***** DATA IN THIS EXERCISE

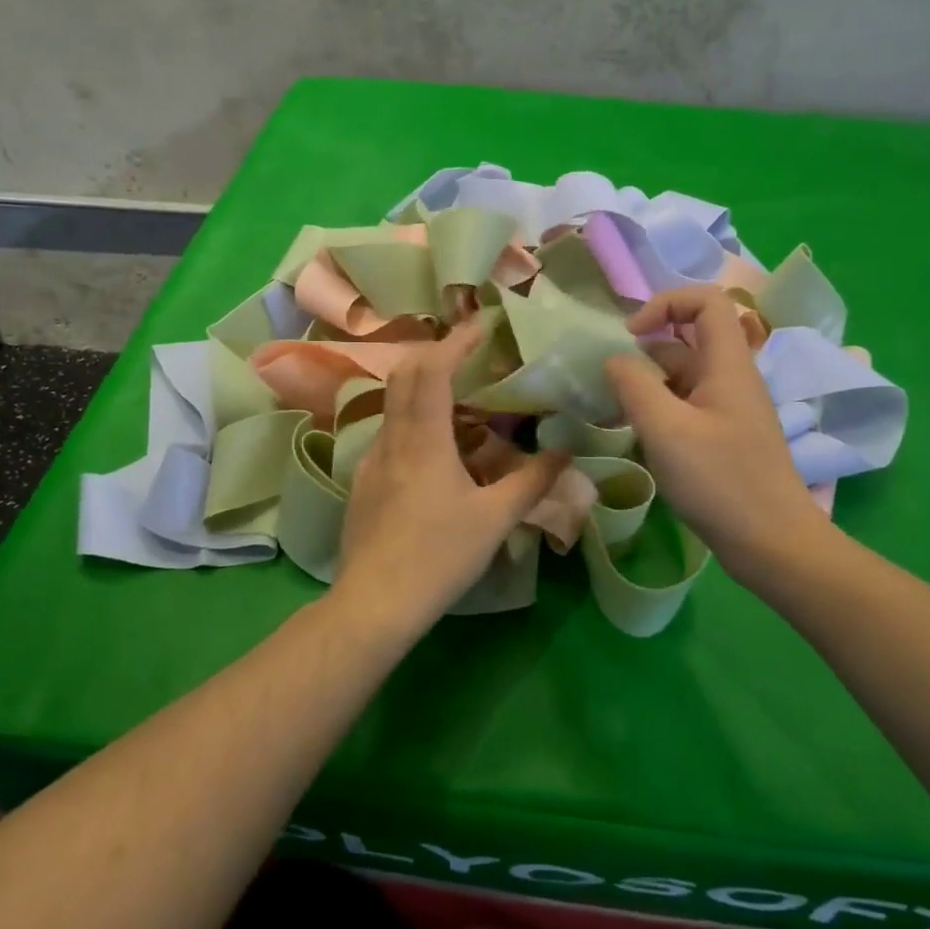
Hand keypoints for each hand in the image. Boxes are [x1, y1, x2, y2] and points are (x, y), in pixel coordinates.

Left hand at [333, 323, 565, 636]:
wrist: (374, 603)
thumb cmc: (438, 556)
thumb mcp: (494, 520)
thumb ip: (532, 482)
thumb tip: (565, 452)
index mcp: (423, 439)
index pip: (433, 369)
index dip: (456, 341)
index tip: (483, 325)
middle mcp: (392, 438)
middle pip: (405, 374)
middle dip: (436, 353)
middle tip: (471, 354)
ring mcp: (372, 460)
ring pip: (394, 403)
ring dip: (424, 387)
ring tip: (461, 398)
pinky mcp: (365, 482)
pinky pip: (390, 432)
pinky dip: (414, 419)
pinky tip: (436, 449)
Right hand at [605, 288, 832, 585]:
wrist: (773, 544)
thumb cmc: (720, 481)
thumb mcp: (666, 429)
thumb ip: (634, 385)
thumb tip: (614, 358)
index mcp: (728, 364)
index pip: (706, 300)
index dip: (666, 303)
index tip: (631, 335)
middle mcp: (731, 378)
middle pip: (688, 338)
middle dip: (645, 349)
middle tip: (611, 380)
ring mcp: (729, 409)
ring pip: (683, 376)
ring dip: (648, 383)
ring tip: (614, 410)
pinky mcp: (724, 437)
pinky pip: (687, 406)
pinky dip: (659, 410)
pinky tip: (638, 435)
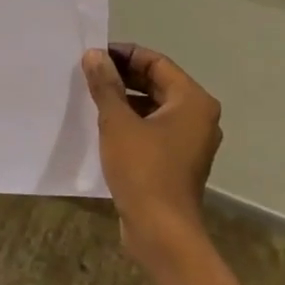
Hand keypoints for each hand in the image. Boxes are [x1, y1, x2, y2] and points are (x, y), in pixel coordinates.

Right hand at [82, 45, 222, 268]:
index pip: (156, 62)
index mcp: (192, 101)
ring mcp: (189, 140)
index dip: (123, 55)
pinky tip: (101, 124)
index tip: (92, 55)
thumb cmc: (142, 169)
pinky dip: (130, 120)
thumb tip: (94, 55)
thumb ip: (106, 85)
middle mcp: (197, 117)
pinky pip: (152, 128)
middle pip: (157, 83)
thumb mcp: (117, 122)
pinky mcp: (176, 160)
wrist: (160, 229)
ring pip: (153, 106)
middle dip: (122, 76)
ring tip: (90, 96)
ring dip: (123, 98)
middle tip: (87, 73)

**********

§ **PROBLEM TO SOLVE**: From the line that contains "pinky dip: (659, 410)" through the last line of the entries, transcribe every line exactly, leaving out the pictures.

§ **SOLUTION FOR THIS TASK**:
pinky dip: (659, 410)
pinky tip: (638, 435)
Hand keypoints for each hand in the image. Boxes are [x1, y1, x2, y2] and points are (x, y), in pixel coordinates.

Right hand at [82, 45, 222, 268]:
index pip: (156, 62)
index mcp: (192, 101)
ring mcp: (189, 140)
index dip: (123, 55)
pinky tip: (101, 124)
index tip: (92, 55)
thumb cmc: (142, 169)
pinky dip: (130, 120)
thumb tip: (94, 55)
thumb ip: (106, 85)
middle mcp: (197, 117)
pinky pip: (152, 128)
middle pip: (157, 83)
thumb mcp: (117, 122)
pinky mcp: (176, 160)
wrist: (160, 229)
ring pip: (153, 106)
middle dip: (122, 76)
ring tip: (90, 96)
ring dip: (123, 98)
middle tip: (87, 73)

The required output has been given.